Comment les paradis fiscaux sont-ils liés aux activités destructrices pour l’environnement ?
Nous nous sommes concentrés sur deux cas emblématiques que sont la déforestation de l’Amazonie brésilienne et la pêche illégale. En moyenne, 68 % des capitaux étrangers étudiés, qui ont été investis entre 2001 et 2011 dans des secteurs liés à la déforestation de l’Amazonie, industrie du soja et du bœuf, ont été transférés par le biais de paradis fiscaux. En ce qui concerne la pêche, 70 % des navires reconnus comme ayant été impliqués dans la pêche illicite, non déclarée et non réglementée sont, ou ont été, enregistrés dans des paradis fiscaux. En revanche, notre étude n’a pas réussi à établir de preuves directes de causalité entre une entreprise utilisant des paradis fiscaux et un cas précis de dégradation environnementale. Cela, à cause de l’opacité maintenue par les autorités ces lieux sur les montants, l’origine et la destination des flux financiers qu’ils gèrent.
Avez-vous été étonné par les résultats de vos recherches ?

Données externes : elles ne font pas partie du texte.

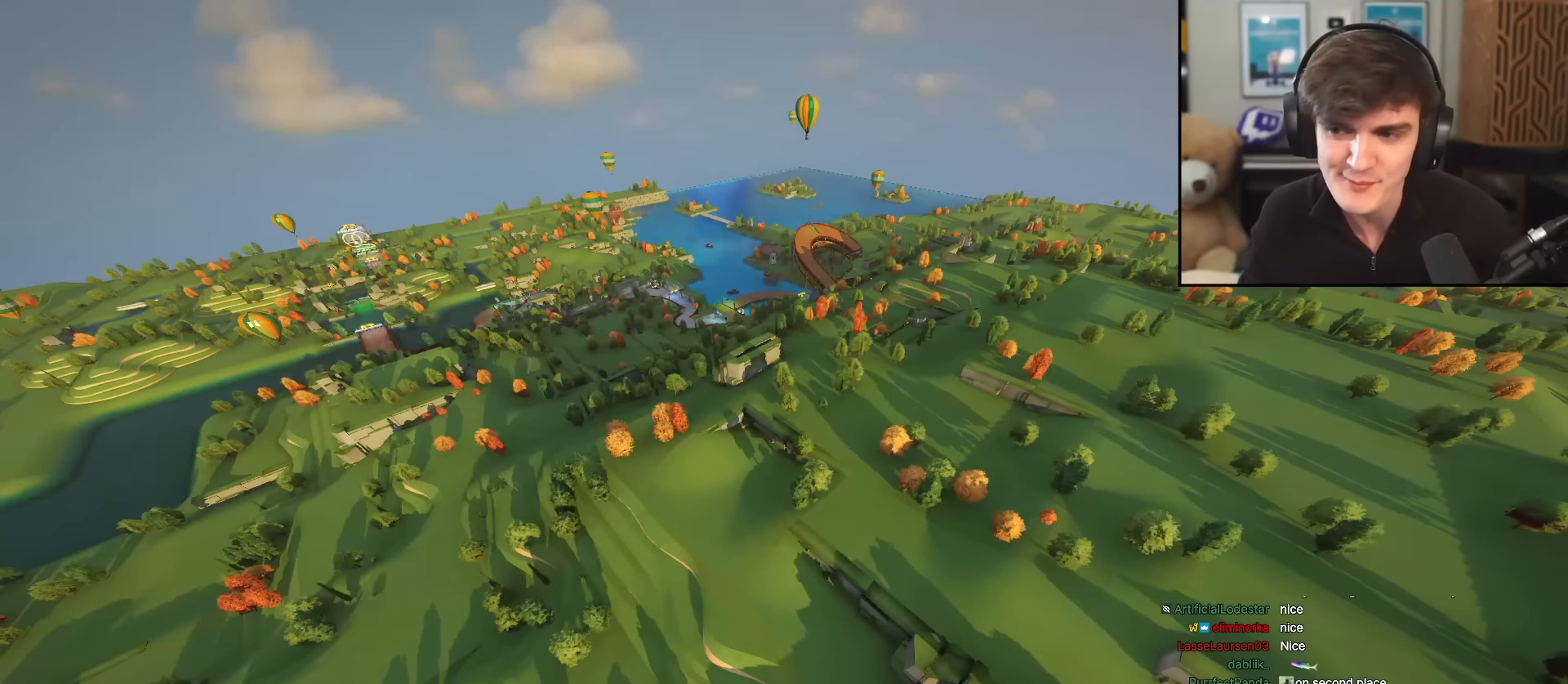
{"keys": ["up"], "events": []}
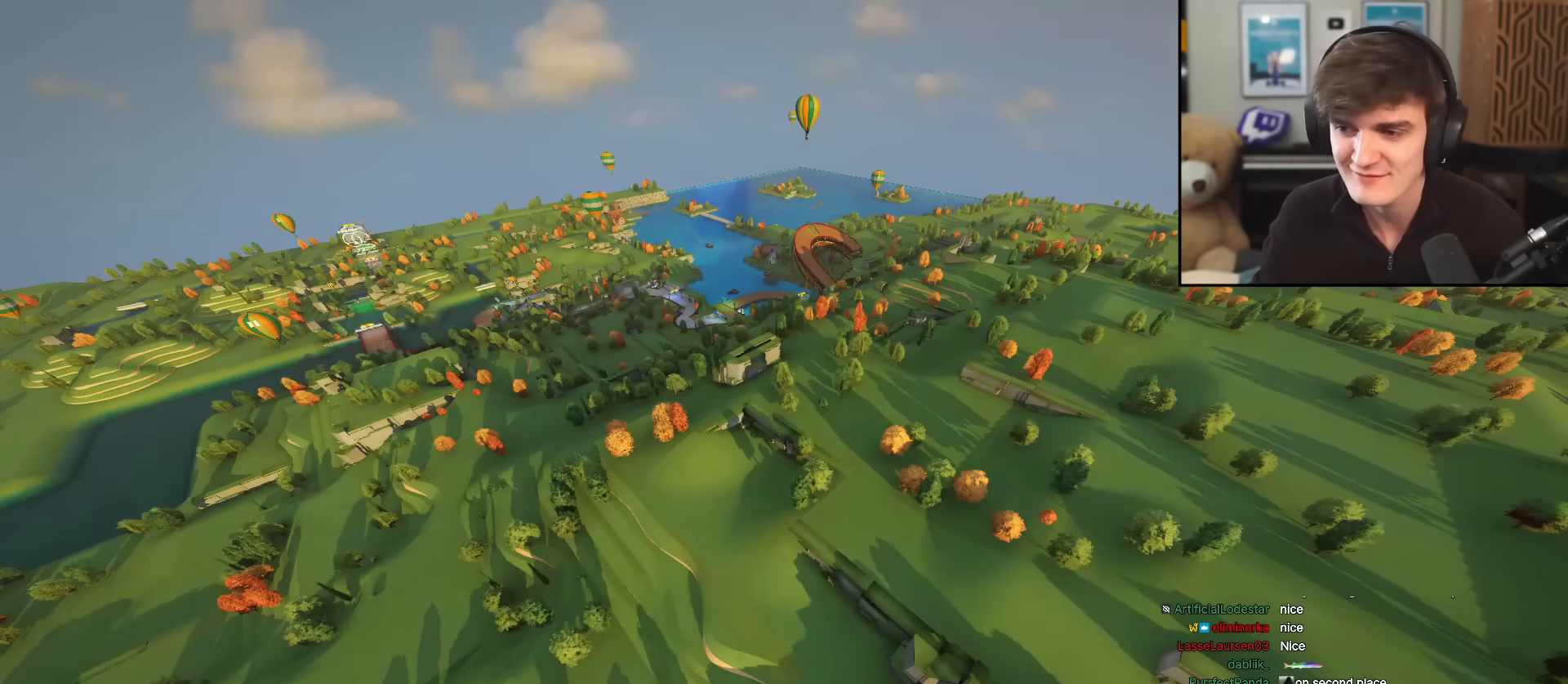
{"keys": ["up"], "events": []}
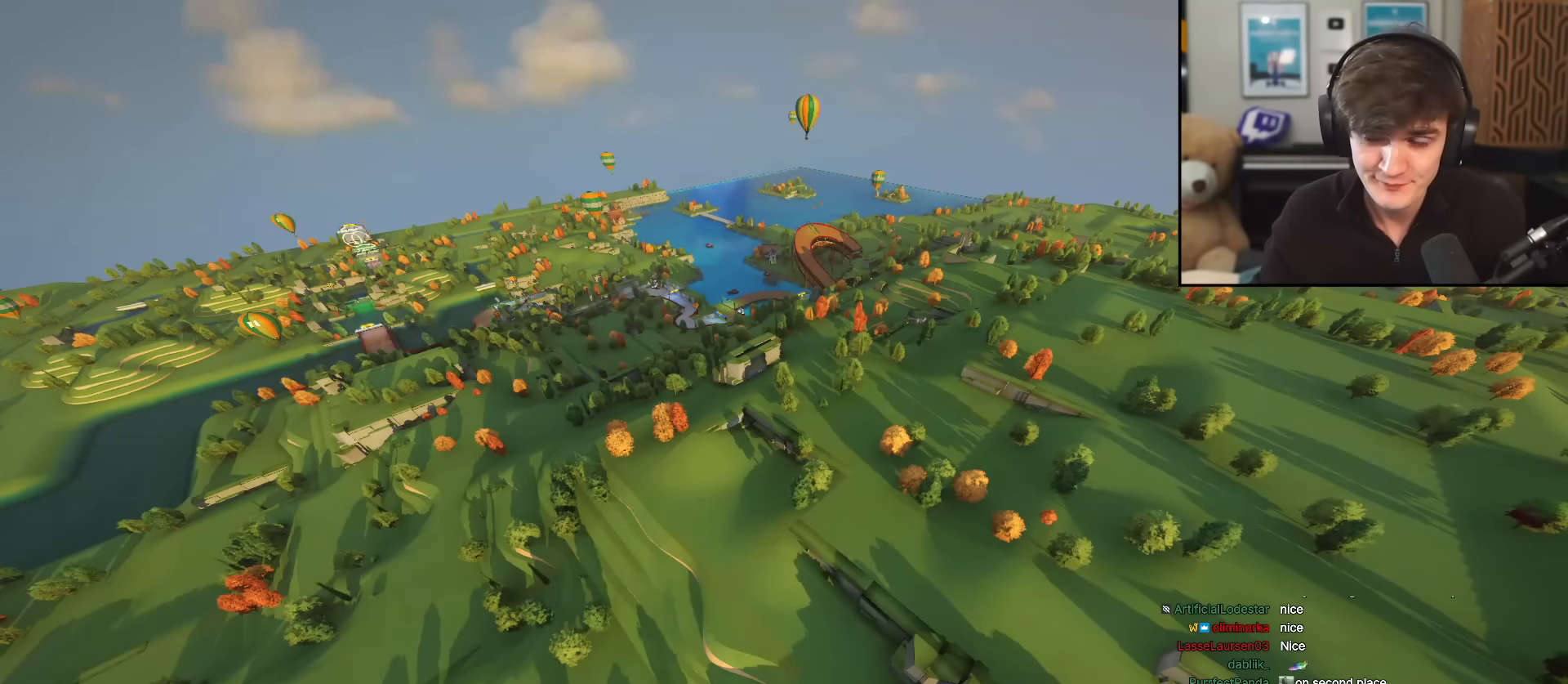
{"keys": ["up"], "events": []}
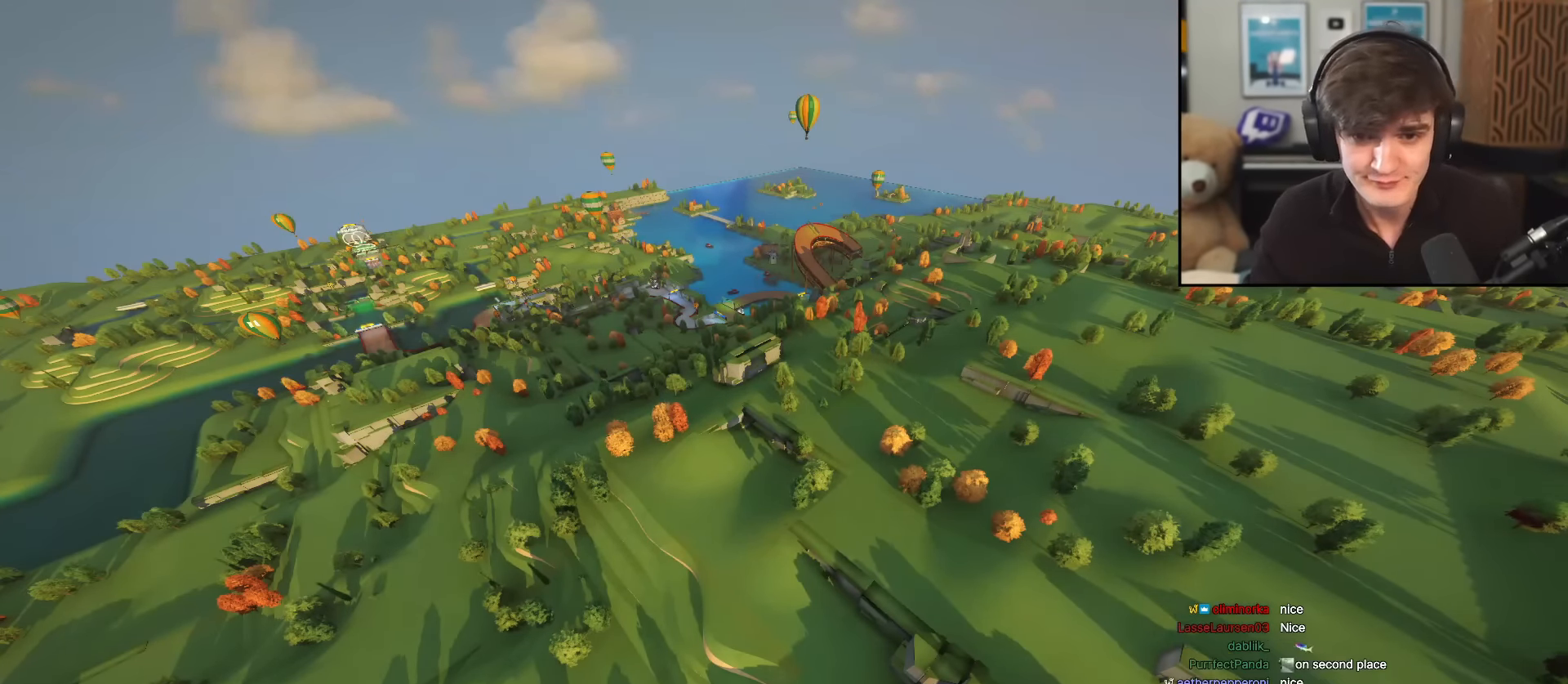
{"keys": ["up"], "events": []}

Rien que dans ces deux cas, l’ampleur des flux financiers liés à la destruction environnementale est effarante. Elle prouve qu’il est nécessaire d’ajouter la dimension environnementale au débat sur les paradis fiscaux. Par ailleurs, les pertes de recettes fiscales causées par ces dérives devraient être considérées comme des subventions indirectes aux activités économiques ayant des conséquences préjudiciables pour l’environnement. Dans le cas de la pêche illégale, beaucoup d’Etats qui fournissent des pavillons de complaisance [lorsque le navire est immatriculé sous une juridiction nationale différente de celle de ses propriétaires, ndlr]sont aussi des paradis fiscaux. Ces juridictions manquent de volonté ou de capacité politique pour faire respecter les quotas de pêche et la surveillance maritime. Ils permettent aussi aux bateaux de changer facilement d’identité et de pavillon afin de brouiller le tracé de la ressource. L’industrie halieutique est déjà très opaque….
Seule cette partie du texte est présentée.